In 1987, Florio founded the Cappella della Pietà de' Turchini (I Turchini), an ensemble specialized in Neapolitan baroque music. Together with Dinko Fabris, they developed the project into an important centre of musical research. Under Florio, the ensemble has gained international acclaim and has released more than 40 CDs.

In 1999 and 2000, Florio conducted the Symphony Orchestra of Santiago de Compostela, presenting La Serva Padrona and Stabat Mater by Giovanni Battista Pergolesi.

In 2004, he presented his recovery and revision of Leonardo Vinci’s opera seria La Partenope. That year at the Festival di musica antica del Mediterraneo Mousiké di Bari, Florio was honoured with the Premio per la diffusione della Musica Mediterranea award. In 2008, Florio conducted Leonardo Leo's opera Alidoro at the Valli theatre in Reggio Emilia and at the Mercadante in Naples. The record was released on DVD, it brought Florio the prestigious “Diapason d’Or” and the “Orphée d’or du disque lyrique” awards.

Florio is the Professor of Chamber Music at the Conservatory San Pietro a Majella in Naples. As a guest teacher, he gave classes on Baroque vocal and chamber music for the “Centre de Musique Baroque de Versailles”, the “Fondation Royaumont” and the Conservatory of Toulouse.

In May 2024, he was appointed an academic of the Accademia Nazionale di Santa Cecilia.
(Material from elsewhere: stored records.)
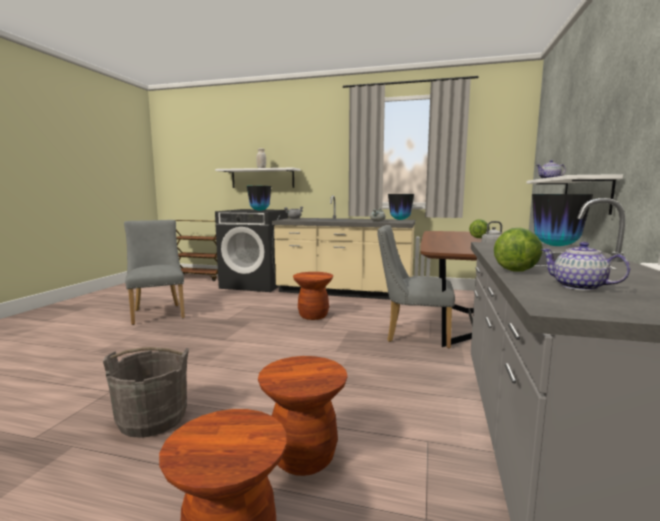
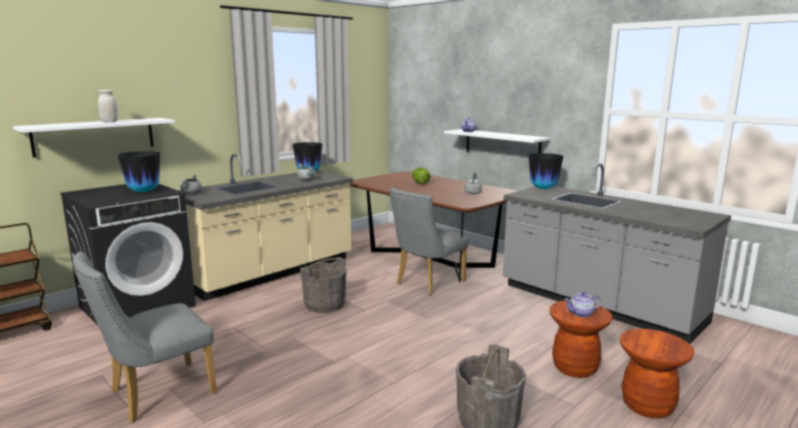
camera: 60 degrees left, 5 degrees up
grey chair [124,220,185,325] -> grey chair turned 45 degrees counterclockwise [73,251,217,422]
brown stool [293,272,333,320] -> grey bucket [300,257,347,313]
lettuce [494,227,543,272] -> none
teapot [541,242,630,291] -> teapot moved to [565,292,601,318]

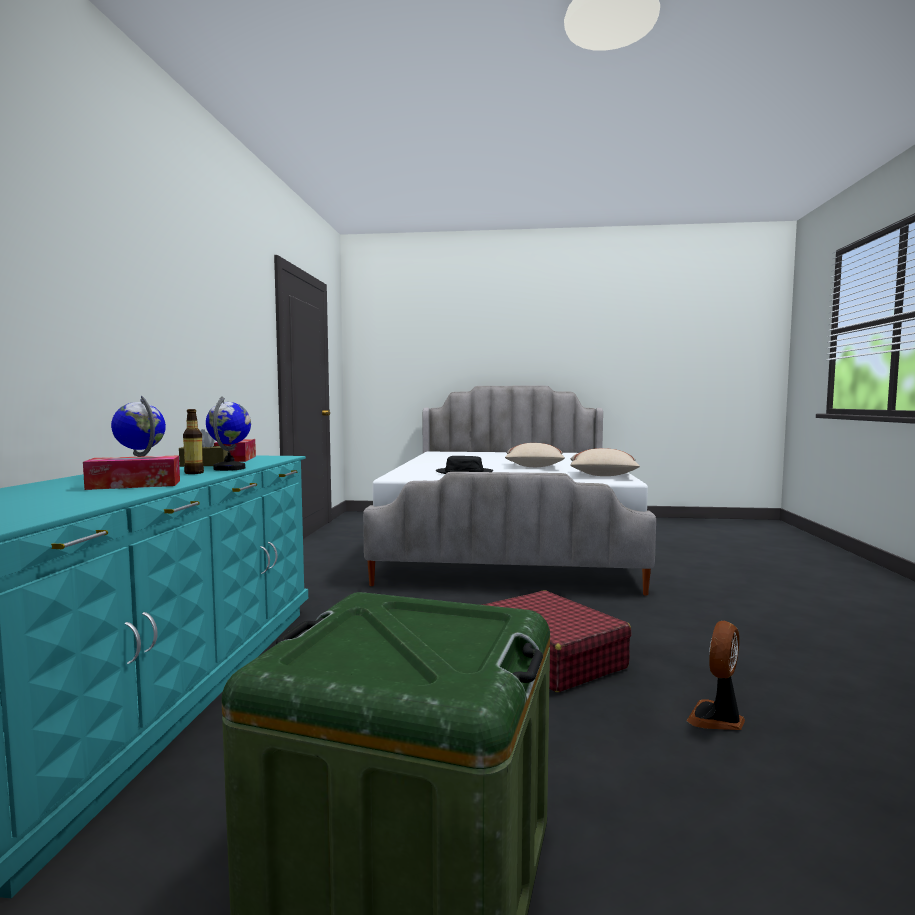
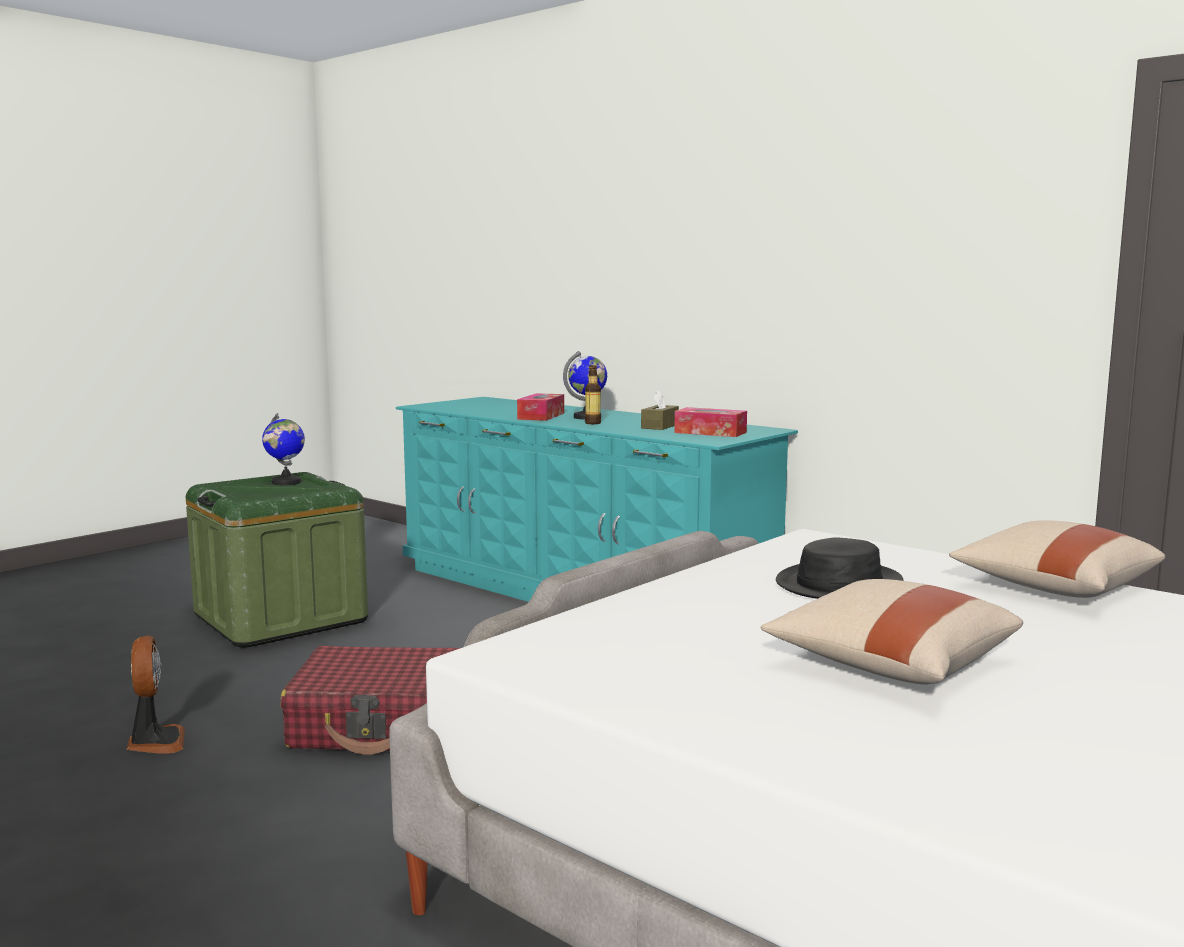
camera: 125 degrees right, 5 degrees up
globe [206,396,251,471] -> globe moved to [262,413,305,485]
beige pillow [570,448,640,476] -> beige pillow moved to [949,520,1165,598]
Among other endeavors, Antonio Florio curates festival Sicut Sagittae, dedicated to antic Calabrian music.

== Awards ==

- 2008 – Diapason d’Or award;
- 2008 – Orphée d’or du disque lyrique;
- 2008 – Luis Gracia Iberni award;
- 2008 – Naples city award Premio Napoli for the section Hidden Excellence;
- 2009 – Oviedo Prize for best theatrical production (La Partenope by Leonardo Vinci).